WCCP-FM
- Clemson, South Carolina; United States;
- Broadcast area: Upstate South Carolina
- Frequency: 105.5 MHz
- Branding: 105.5 The Roar

Programming
- Format: Sports
- Affiliations: Clemson Tigers Sports Network (flagship station) Atlanta Braves Radio Network Atlanta Falcons Radio Network Infinity Sports Network

Ownership
- Owner: John Byrne; (Byrne Acquisition Group, LLC);
- Sister stations: WAHT

History
- First air date: April 8, 1993 (at 104.9)
- Former frequencies: 104.9 MHz (1993–2014)

Technical information
- Licensing authority: FCC
- Facility ID: 24481
- Class: C3
- ERP: 20,000 watts
- HAAT: 114 meters (374 ft)
- Transmitter coordinates: 34°38′13.10″N 82°42′29.70″W﻿ / ﻿34.6369722°N 82.7082500°W

Links
- Public license information: Public file; LMS;
- Webcast: Listen Live
- Website: theroarfm.com

= WCCP-FM =

WCCP-FM (105.5 MHz) is a commercial radio station in Clemson, South Carolina. It is owned by the Byrne Acquisition Group, headed by John Byrne, and it broadcasts a sports format known as "The Roar". Weekdays it has a line up of local sports hosts. Nights and weekends, it carries CBS Sports Radio. Programming is simulcast on WAHT 1560 AM in Cowpens, South Carolina, and on its FM translator at 97.5 MHz.

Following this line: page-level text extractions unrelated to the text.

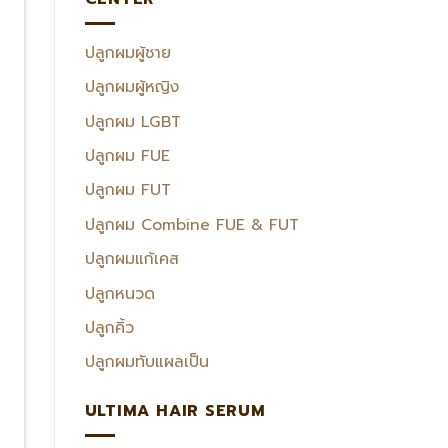
ปลูกผมผู้ชาย
ปลูกผมผู้หญิง
ปลูกผม LGBT
ปลูกผม FUE
ปลูกผม FUT
ปลูกผม Combine FUE & FUT
ปลูกผมแก้เคส
ปลูกหนวด
ปลูกคิ้ว
ปลูกผมทับแผลเป็น
ULTIMA HAIR SERUM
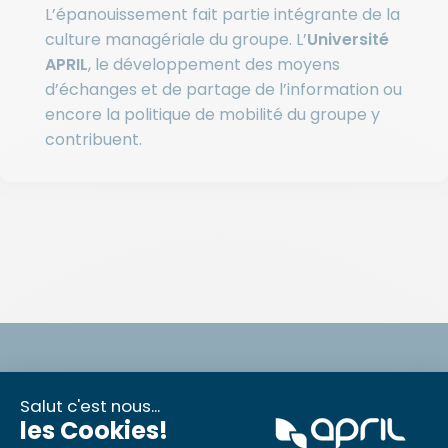
L’épanouissement fait partie intégrante de la
culture managériale du groupe. L’
Université
APRIL
, le développement des moyens
d’échanges et de partage de l’information ou
encore la politique de mobilité du groupe y
contribuent.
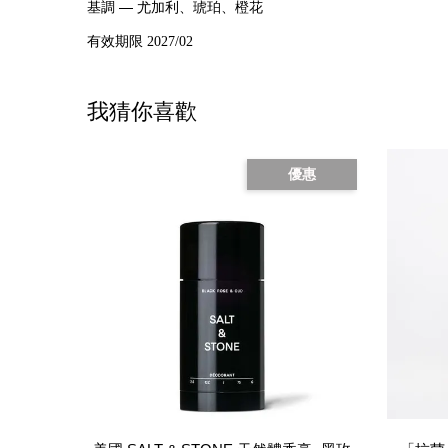
—
基調
尤加利、琥珀、橙花
有效期限 2027/02
我猜你喜歡
優惠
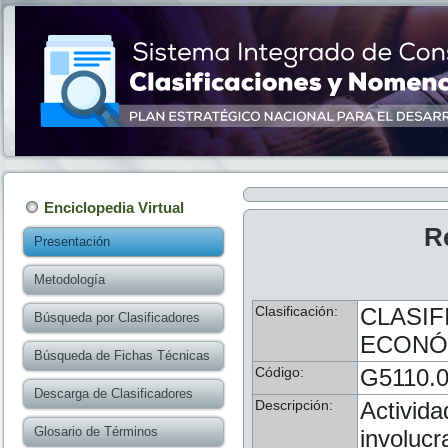
Enciclopedia Virtual
R
Presentación
Metodología
Clasificación:
CLASIF
Búsqueda por Clasificadores
ECONÓM
Búsqueda de Fichas Técnicas
Código:
G5110.
Descarga de Clasificadores
Descripción:
Activida
Glosario de Términos
involuc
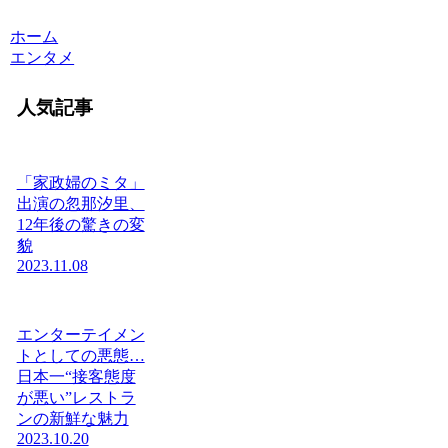
ホーム
エンタメ
人気記事
「家政婦のミタ」
出演の忽那汐里、
12年後の驚きの変
貌
2023.11.08
エンターテイメン
トとしての悪態…
日本一“接客態度
が悪い”レストラ
ンの新鮮な魅力
2023.10.20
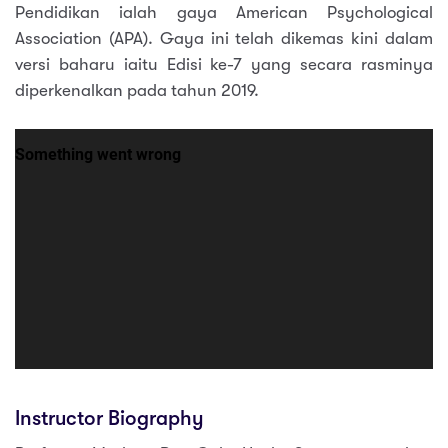
Pendidikan ialah gaya American Psychological
Association (APA). Gaya ini telah dikemas kini dalam
versi baharu iaitu Edisi ke-7 yang secara rasminya
diperkenalkan pada tahun 2019.
Instructor Biography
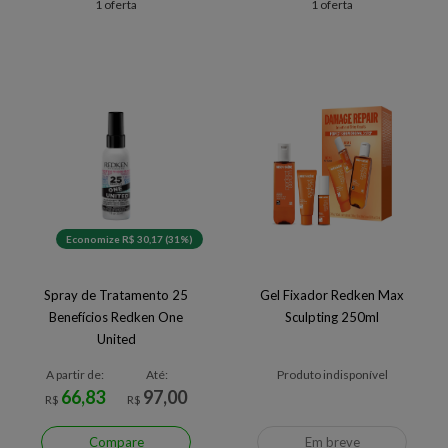
1 oferta
1 oferta
Economize R$ 30,17 (31%)
Spray de Tratamento 25
Gel Fixador Redken Max
Benefícios Redken One
Sculpting 250ml
United
A partir de:
Até:
Produto indisponível
66,83
97,00
R$
R$
Compare
Em breve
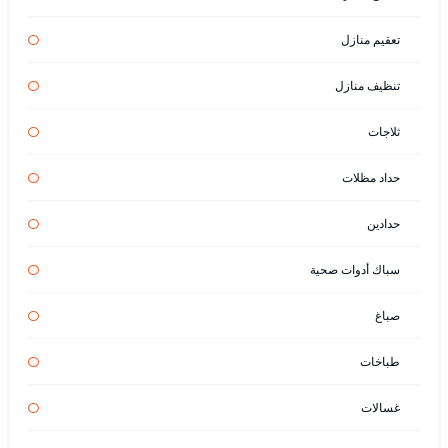
تعقيم منازل
تنظيف منازل
ثلاجات
حداد مظلات
حدادين
سباك أدوات صحية
صباغ
طباخات
غسالات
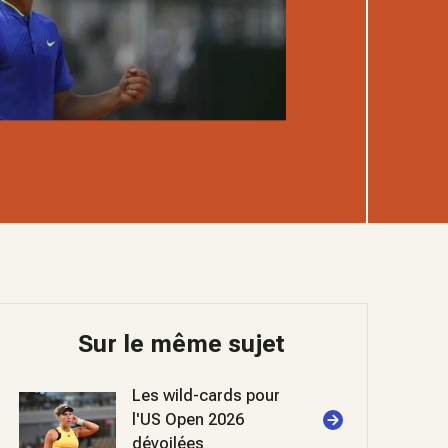
Sur le même sujet
Les wild-cards pour
l'US Open 2026
dévoilées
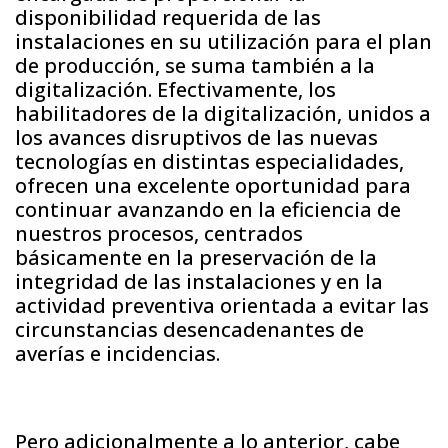
disponibilidad requerida de las
instalaciones en su utilización para el plan
de producción, se suma también a la
digitalización. Efectivamente, los
habilitadores de la digitalización, unidos a
los avances disruptivos de las nuevas
tecnologías en distintas especialidades,
ofrecen una excelente oportunidad para
continuar avanzando en la eficiencia de
nuestros procesos, centrados
básicamente en la preservación de la
integridad de las instalaciones y en la
actividad preventiva orientada a evitar las
circunstancias desencadenantes de
averías e incidencias.
Pero adicionalmente a lo anterior, cabe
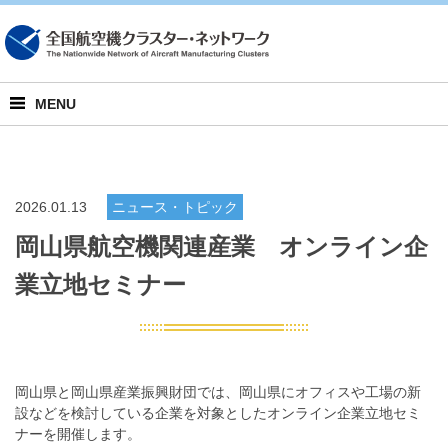
English
MENU
2026.01.13
ニュース・トピック
岡山県航空機関連産業 オンライン企
業立地セミナー
岡山県と岡山県産業振興財団では、岡山県にオフィスや工場の新
設などを検討している企業を対象としたオンライン企業立地セミ
ナーを開催します。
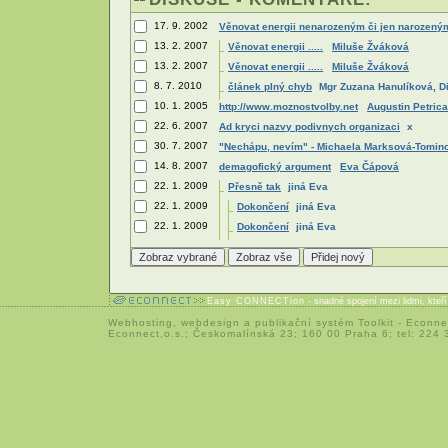
17. 9. 2002
Věnovat energii nenarozeným či jen narozen
13. 2. 2007
Věnovat energii .....
Miluše Žváková
13. 2. 2007
Věnovat energii .....
Miluše Žváková
8. 7. 2010
článek plný chyb
Mgr Zuzana Hanulíková, D
10. 1. 2005
http://www.moznostvolby.net
Augustin Petrica
22. 6. 2007
Ad kryci nazvy podivnych organizaci
x
30. 7. 2007
"Nechápu, nevím" - Michaela Marksová-Tomin
14. 8. 2007
demagofický argument
Eva Čápová
22. 1. 2009
Přesně tak
jiná Eva
22. 1. 2009
Dokončení
jiná Eva
22. 1. 2009
Dokončení
jiná Eva
Easy CONNECTion
- snadné spojení mezi lidmi, kteř
Webhosting
,
webdesign
a
publikační systém Toolkit
-
Econne
Econnect,o.s.; Českomalínská 23; 160 00 Praha 6; tel: 224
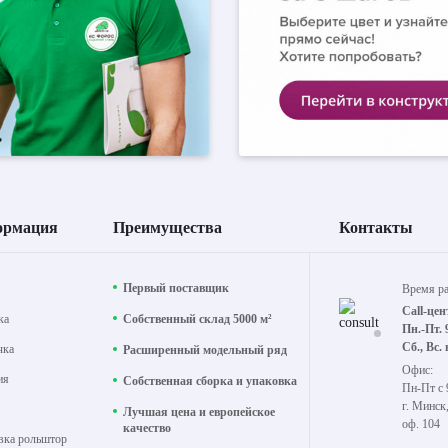
ормация
Преимущества
Контакты
Первый поставщик
Время р
Call-цен
ка
Собственный склад 5000 м²
Пн.-Пт. 
Сб., Вс.
чка
Расширенный модельный ряд
Офис:
ия
Собственная сборка и упаковка
Пн-Пт с 
г. Минск
Лучшая цена и европейское
оф. 104
качество
вка рольштор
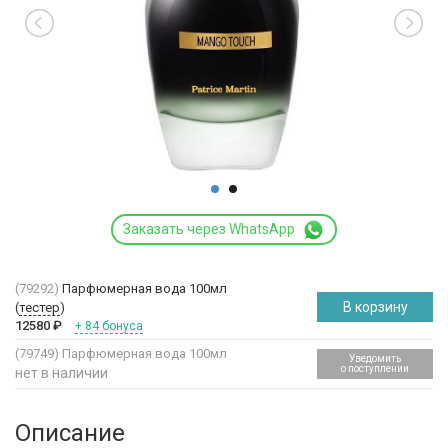
Заказать через WhatsApp
(79292)
Парфюмерная вода 100мл
В корзину
(
тестер
)
12580
₽
+ 84 бонуса
(79749)
Парфюмерная вода 100мл
Уведомить
о поступлении
нет в наличии
Описание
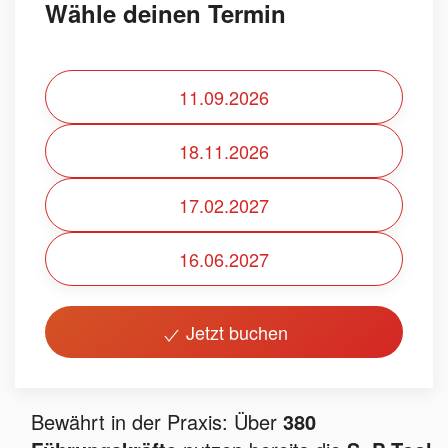
Wähle deinen Termin
11.09.2026
18.11.2026
17.02.2027
16.06.2027
Jetzt buchen
Bewährt in der Praxis: Über
380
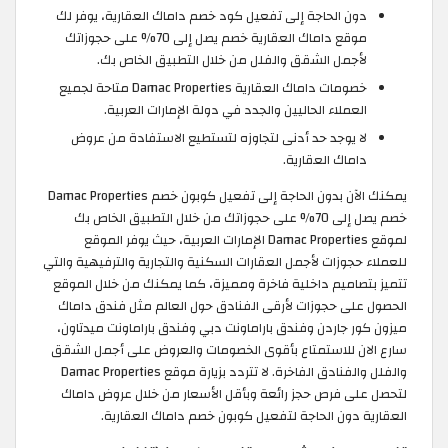
دون الحاجة إلى تفعيل كود خصم داماك العقارية، يوفر لك
موقع داماك العقارية خصم يصل إلى 70% على حجوزاتك
لأجمل الشقق والفلل من خلال التطبيق الخاص بك.
خصومات داماك العقارية Damac Properties متاحة لجميع
العملاء الحاليين والجدد في دولة الإمارات العربية.
لا يوجد حد أدنى لتجاوزه لتستطيع الاستفادة من عروض
داماك العقارية.
يمكنك الآن بدون الحاجة إلى تفعيل كوبون خصم Damac Properties
خصم يصل إلى 70% على حجوزاتك من خلال التطبيق الخاص بك
لموقع Damac Properties الإمارات العربية، حيث يوفر الموقع
للعملاء حجوزات لأجمل العقارات السكنية والتجارية والترفيهية والتي
تتميز بتصاميم داخلية فاخرة ومميزة، كما يمكنك من خلال الموقع
الحصول على حجوزات لأرقى الفنادق حول العالم مثل فندق داماك
ميزون كور جاردن وفندق باراماونت دبي وفندق باراماونت ميدتاون،
سارع الان للاستمتاع بأقوى الخصومات والعروض على أجمل الشقق
والفلل والفنادق الفاخرة. لا تتردد بزيارة موقع Damac Properties
لتحصل على فرص حجز رائعة وبأقل الأسعار من خلال عروض داماك
العقارية دون الحاجة لتفعيل كوبون خصم داماك العقارية.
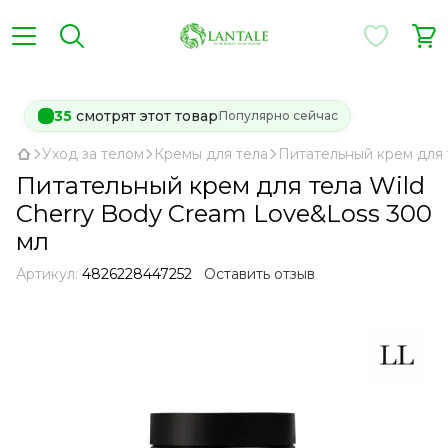
35
смотрят этот товар
Популярно сейчас
Уход за телом
Кремы для тела
Питательный крем для 
Питательный крем для тела Wild
Cherry Body Cream Love&Loss 300
мл
Артикул:
4826228447252
Оставить отзыв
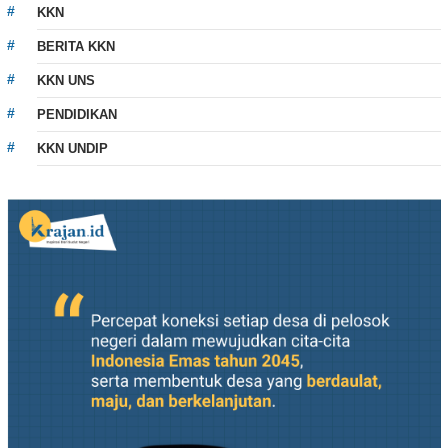
KKN
BERITA KKN
KKN UNS
PENDIDIKAN
KKN UNDIP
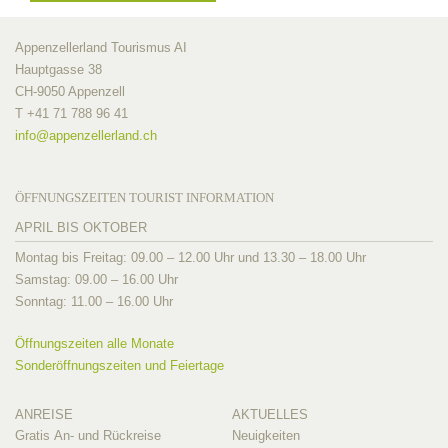
Appenzellerland Tourismus AI
Hauptgasse 38
CH-9050 Appenzell
T +41 71 788 96 41
info@
appenzellerland.ch
ÖFFNUNGSZEITEN TOURIST INFORMATION
APRIL BIS OKTOBER
Montag bis Freitag: 09.00 – 12.00 Uhr und 13.30 – 18.00 Uhr
Samstag: 09.00 – 16.00 Uhr
Sonntag: 11.00 – 16.00 Uhr
Öffnungszeiten alle Monate
Sonderöffnungszeiten und Feiertage
ANREISE
AKTUELLES
Gratis An- und Rückreise
Neuigkeiten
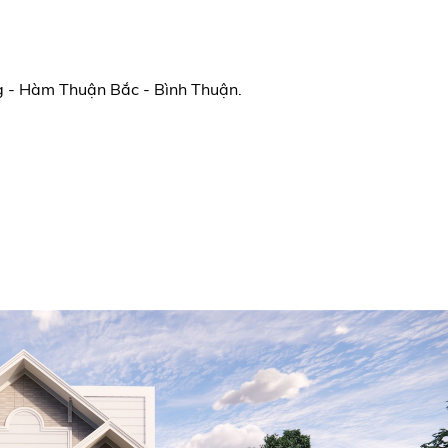
ng - Hàm Thuận Bắc - Bình Thuận.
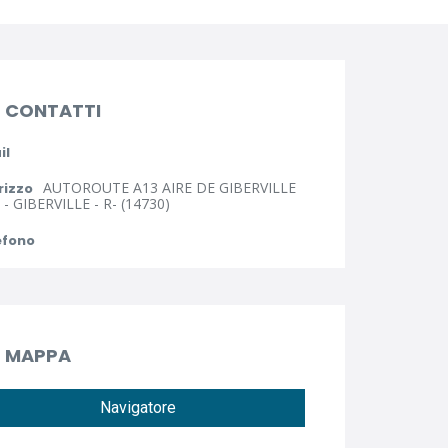
CONTATTI
il
AUTOROUTE A13 AIRE DE GIBERVILLE
rizzo
- GIBERVILLE - R- (14730)
efono
MAPPA
Navigatore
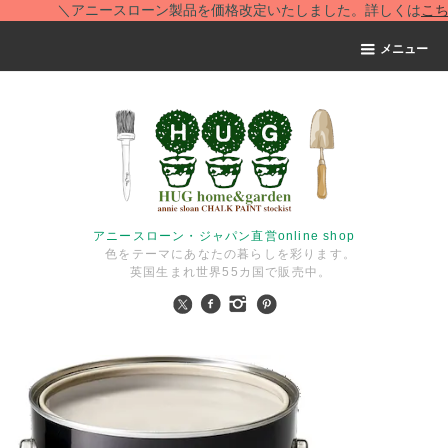
＼アニースローン製品を価格改定いたしました。詳しくは
こちら
メニュー
アニースローン・ジャパン直営online shop
色をテーマにあなたの暮らしを彩ります。
英国生まれ世界55カ国で販売中。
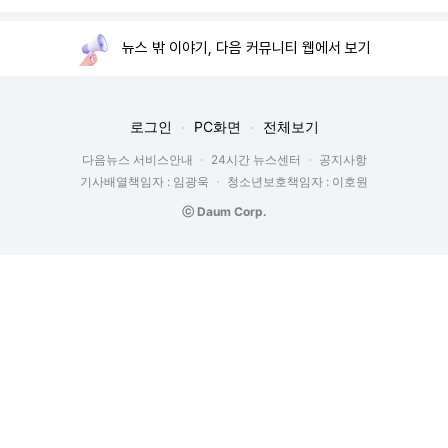
뉴스 밖 이야기, 다음 커뮤니티 웹에서 보기
로그인
PC화면
전체보기
다음뉴스 서비스안내
24시간 뉴스센터
공지사항
기사배열책임자 : 임광욱
청소년보호책임자 : 이호원
ⓒ Daum Corp.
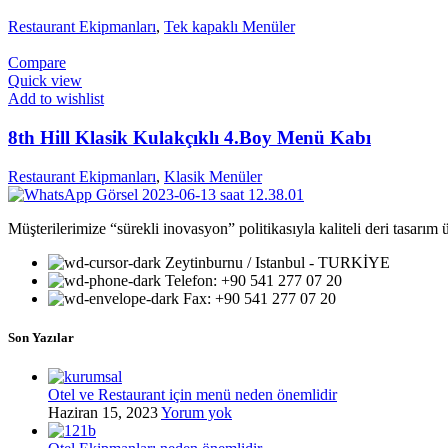
Restaurant Ekipmanları
,
Tek kapaklı Menüler
Compare
Quick view
Add to wishlist
8th Hill Klasik Kulakçıklı 4.Boy Menü Kabı
Restaurant Ekipmanları
,
Klasik Menüler
Müşterilerimize “sürekli inovasyon” politikasıyla kaliteli deri tasarım
Zeytinburnu / Istanbul - TURKİYE
Telefon: +90 541 277 07 20
Fax: +90 541 277 07 20
Son Yazılar
Otel ve Restaurant için menü neden önemlidir
Haziran 15, 2023
Yorum yok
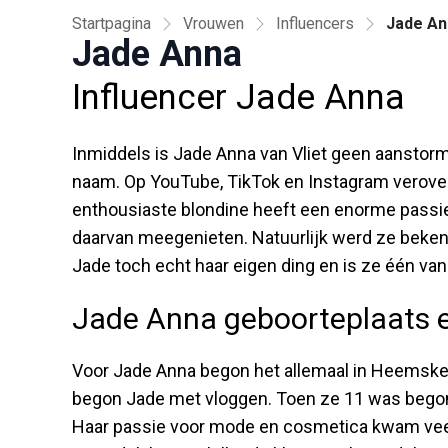
Startpagina
Vrouwen
Influencers
Jade An
Jade Anna
Influencer Jade Anna
Inmiddels is Jade Anna van Vliet geen aanstor
naam. Op YouTube, TikTok en Instagram verovert
enthousiaste blondine heeft een enorme passie 
daarvan meegenieten. Natuurlijk werd ze beken
Jade toch echt haar eigen ding en is ze één van
Jade Anna geboorteplaats en
Voor Jade Anna begon het allemaal in Heemskerk,
begon Jade met vloggen. Toen ze 11 was begon
Haar passie voor mode en cosmetica kwam veelv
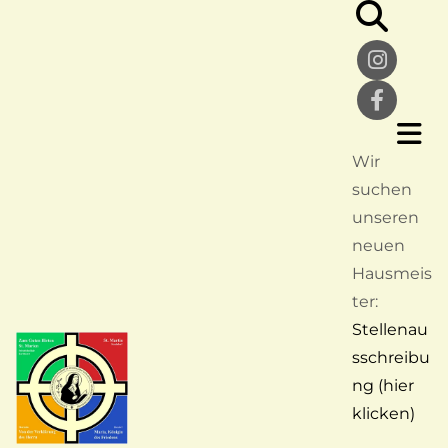
Wir
suchen
unseren
neuen
Hausmeis
ter:
Stellenau
sschreibu
ng (hier
klicken)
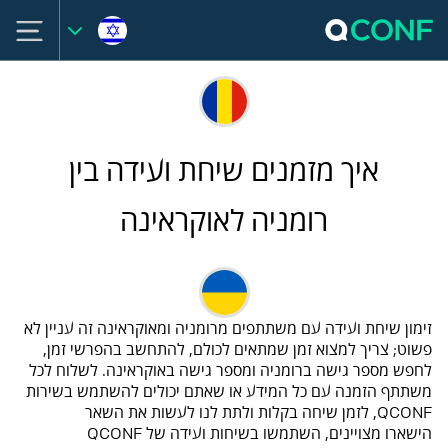
איך מזמנים שיחת ועידה בין
רומניה לאוקראינה
זימון שיחת ועידה עם משתתפים מרומניה ומאוקראינה זה עניין לא
פשוט; צריך למצוא זמן שמתאים לכולם, להתחשב בהפרשי זמן,
לחפש מספר גישה ברומניה ומספר גישה באוקראינה. לשלוח לכל
משתתף הזמנה עם כל המידע או שאתם יכולים להשתמש בשירות
QCONF, לזמן שיחה בקלות ולתת לנו לעשות את השאר
הישארו מצויינים, השתמשו בשיחות ועידה של QCONF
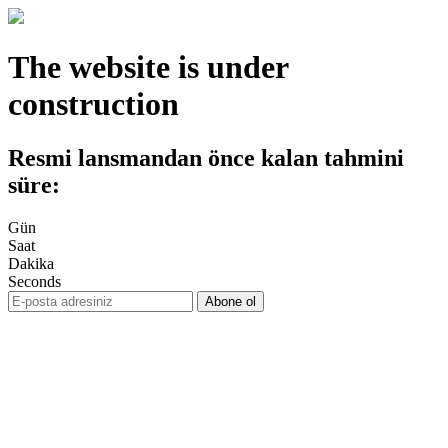
The website is under
construction
Resmi lansmandan önce kalan tahmini
süre:
Gün
Saat
Dakika
Seconds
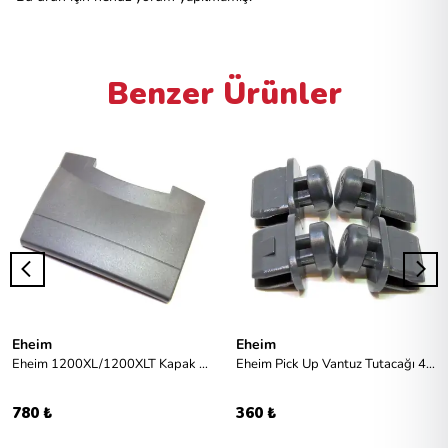
Benzer Ürünler
Eheim
Eheim
Eheim 1200XL/1200XLT Kapak Klipsi 1 Adet
Eheim Pick Up Vantuz Tutacağı 4pcs
780 ₺
360 ₺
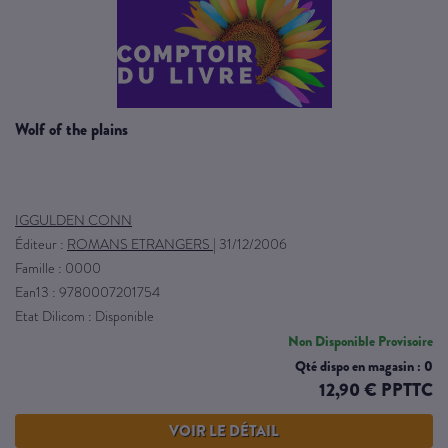
wolf of the plains
IGGULDEN CONN
Éditeur :
ROMANS ETRANGERS
|
31/12/2006
Famille : 0000
Ean13 : 9780007201754
Etat Dilicom : Disponible
Non Disponible Provisoire
Qté dispo en magasin : 0
12,90 € PPTTC
VOIR LE DÉTAIL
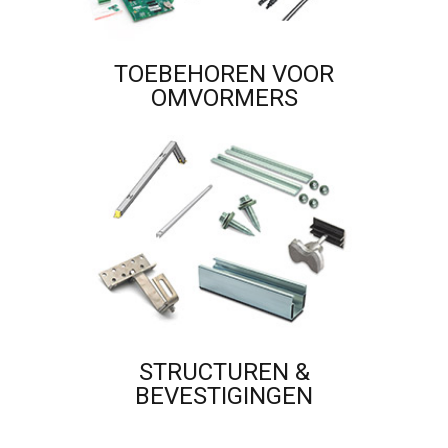
TOEBEHOREN VOOR
OMVORMERS
STRUCTUREN &
BEVESTIGINGEN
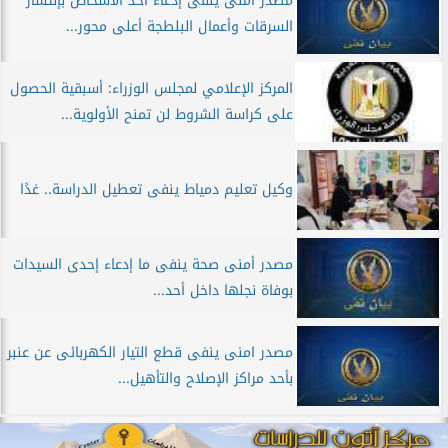
مصدر أمنى ينفى إدعاء أحد الأشخاص بإنتشار
السرقات وأعمال البلطجة أعلى محور...
المركز الإعلامي لمجلس الوزراء: أسبقية الحصول
على كراسة الشروط لن تمنح الأولوية...
وكيل تعليم دمياط ينفى تعطيل الدراسة.. غدًا
مصدر أمنى صحة ينفى ما إدعاء إحدى السيدات
بوفاة نجلها داخل أحد...
مصدر امنى ينفى قطع التيار الكهربائى عن عنبر
بأحد مراكز الإصلاح والتأهيل...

WCCP-FM has an effective radiated power (ERP) of 20,000 watts. The transmitter is off Harper Road in Pendleton, South Carolina.

==Station history==

WCCP-FM signed on the air on April 8, 1993 at 104.9 MHz. It was an oldies station using the name "Foothills 104.9", but switched to all-sports by the end of the decade. Tommy Powell was mainly responsible for getting WCCP-FM 104.9 on the air. Since 2003, WCCP-FM has been the flagship radio station for Clemson University athletics. It also carries Atlanta Falcons football and Atlanta Braves baseball games.

On May 5, 2014, WCCP-FM moved from 104.9 FM to 105.5 FM and rebranded as "105.5 The Roar".